Europe / Cruels dilemmes

Marc Fassone / Une question d’importance se pose au peuple britannique: faut-il verser le lait dans le thé avant ou après l’eau?

La controverse était telle qu’il a fallu recourir à un sondage pour espérer la trancher. C’est désormais clair: l’eau se verse avant le lait.

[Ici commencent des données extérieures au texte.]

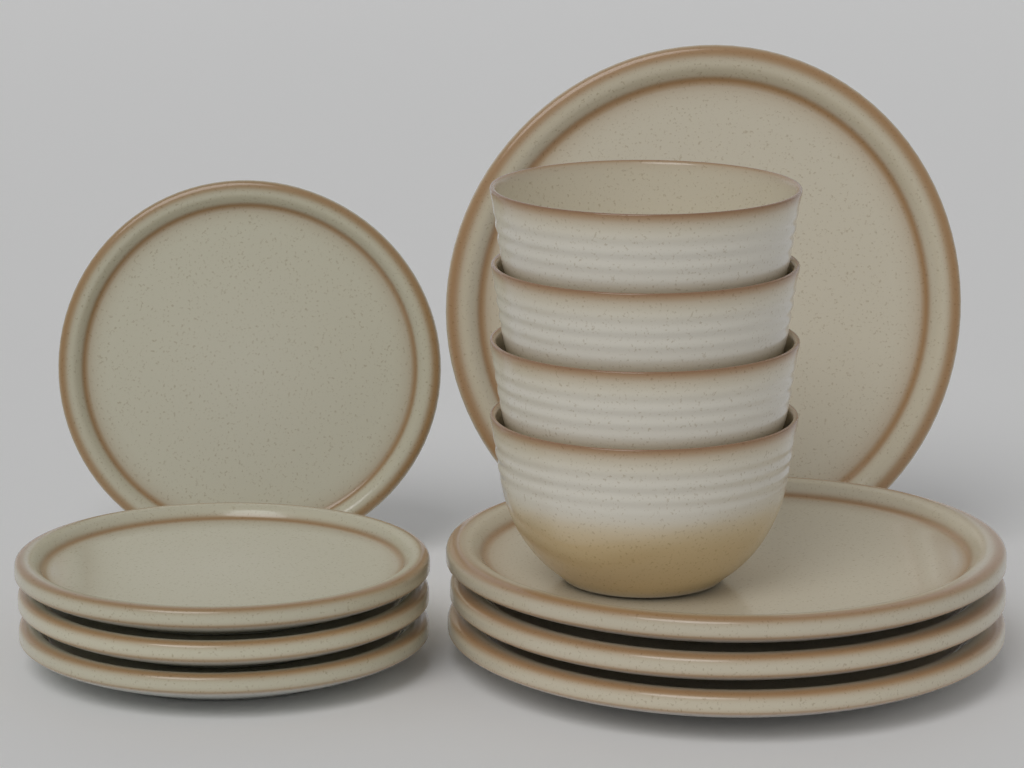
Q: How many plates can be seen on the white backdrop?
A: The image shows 8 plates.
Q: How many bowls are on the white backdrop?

Le peuple a donc confirmé ce que George Orwell écrivait déjà en 1946. Presque un thé-o-rème…

La question suivante est – non, pas «faut-il dormir avec la barbe sur ou sous la couverture?» –, restera-t-il du thé à Noël?

Car l’hypothèse d’un Brexit «sec» prend de plus en plus corps.

Après les autorités européennes, qui ont appelé leurs ouailles à se préparer aux conséquences d’un non-accord, les dirigeants britanniques anticipent les effets de l’absence d’accord commercial entre Londres et Bruxelles. Et préconisent la constitution de stocks, notamment en médicaments. Antidépresseurs compris…

Le peuple britannique devra-t-il se prononcer de nouveau? De plus en plus de gens le souhaitent outre-Manche. Que ce soit pour approuver l’acte de divorce, voire pour se poser une autre fois la question de l’appartenance ou non à l’Europe.

Doit-on s’en féliciter? Pourquoi alors ne pas demander au reste des Européens s’ils sont favorables, ou non, à un retour des Anglais ou à un divorce doux?

Après tout, ce sont eux qui, au mieux, ont été ostracisés à des fins de politique intérieure et, au pire, paieront la facture du départ.